I’m running the following code to initialize a run and use my dataset as an artifact:
run = wandb.init(name=job_name, project=wandb_project_name, config=vars(args), save_code=True, job_type="training")
wandb.run.log_code(".")
print(wandb_dataset_name)
dataset = run.use_artifact(wandb_dataset_name)
This code is in a Sagemaker script and when I run, everything works as expected. However, when I run the same exact script in a Sagemaker hyper parameter tuning job instead of a single training job, I get the following error:
wandb: WARNING Calling wandb.login() after wandb.init() has no effect.
distributedspectrum/RadioML-Experimentation/RadioML_tfrecords:v0
wandb: WARNING Calling wandb.login() after wandb.init() has no effect.
wandb: WARNING Calling wandb.login() after wandb.init() has no effect.
wandb: ERROR Project distributedspectrum/RadioML-Experimentation does not contain artifact: “RadioML_tfrecords:v0”
Traceback (most recent call last):
File “/usr/local/lib/python3.8/site-packages/wandb/apis/normalize.py”, line 26, in wrapper
return func(*args, **kwargs)
File “/usr/local/lib/python3.8/site-packages/wandb/apis/public.py”, line 937, in artifact
artifact = Artifact(self.client, entity, project, artifact_name)
File “/usr/local/lib/python3.8/site-packages/wandb/apis/public.py”, line 4151, in init
self._load()
File “/usr/local/lib/python3.8/site-packages/wandb/apis/public.py”, line 4735, in _load
raise ValueError(
ValueError: Project distributedspectrum/RadioML-Experimentation does not contain artifact: “RadioML_tfrecords:v0”
During handling of the above exception, another exception occurred:
Traceback (most recent call last):
File “radioml-training.py”, line 306, in
main(args)
File “radioml-training.py”, line 175, in main
dataset = run.use_artifact(wandb_database_name)
File “/usr/local/lib/python3.8/site-packages/wandb/sdk/wandb_run.py”, line 255, in wrapper
return func(self, *args, **kwargs)
File “/usr/local/lib/python3.8/site-packages/wandb/sdk/wandb_run.py”, line 2575, in use_artifact
artifact = public_api.artifact(type=type, name=name)
File “/usr/local/lib/python3.8/site-packages/wandb/apis/normalize.py”, line 62, in wrapper
raise CommError(message, err).with_traceback(sys.exc_info()[2])
File “/usr/local/lib/python3.8/site-packages/wandb/apis/normalize.py”, line 26, in wrapper
return func(*args, **kwargs)
File “/usr/local/lib/python3.8/site-packages/wandb/apis/public.py”, line 937, in artifact
artifact = Artifact(self.client, entity, project, artifact_name)

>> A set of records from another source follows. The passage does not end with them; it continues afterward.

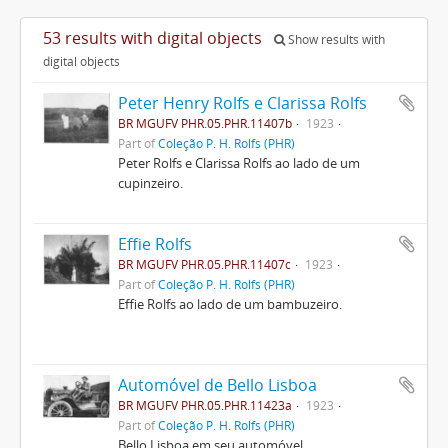
53 results with digital objects
Show results with
digital objects
Peter Henry Rolfs e Clarissa Rolfs
BR MGUFV PHR.05.PHR.11407b
1923
Part of
Coleção P. H. Rolfs (PHR)
Peter Rolfs e Clarissa Rolfs ao lado de um
cupinzeiro.
Effie Rolfs
BR MGUFV PHR.05.PHR.11407c
1923
Part of
Coleção P. H. Rolfs (PHR)
Effie Rolfs ao lado de um bambuzeiro.
Automóvel de Bello Lisboa
BR MGUFV PHR.05.PHR.11423a
1923
Part of
Coleção P. H. Rolfs (PHR)
Bello Lisboa em seu automóvel.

File “/usr/local/lib/python3.8/site-packages/wandb/apis/public.py”, line 4151, in init
self._load()
File “/usr/local/lib/python3.8/site-packages/wandb/apis/public.py”, line 4735, in _load
raise ValueError(
wandb.errors.CommError: Project distributedspectrum/RadioML-Experimentation does not contain artifact: “RadioML_tfrecords:v0”
Literally everything is exactly the same but I suddenly get this error. I’m also not sure why the warnings about wandb.login() appear as well. They don’t appear in the single training job and I don’t ever call wandb.login() in my code.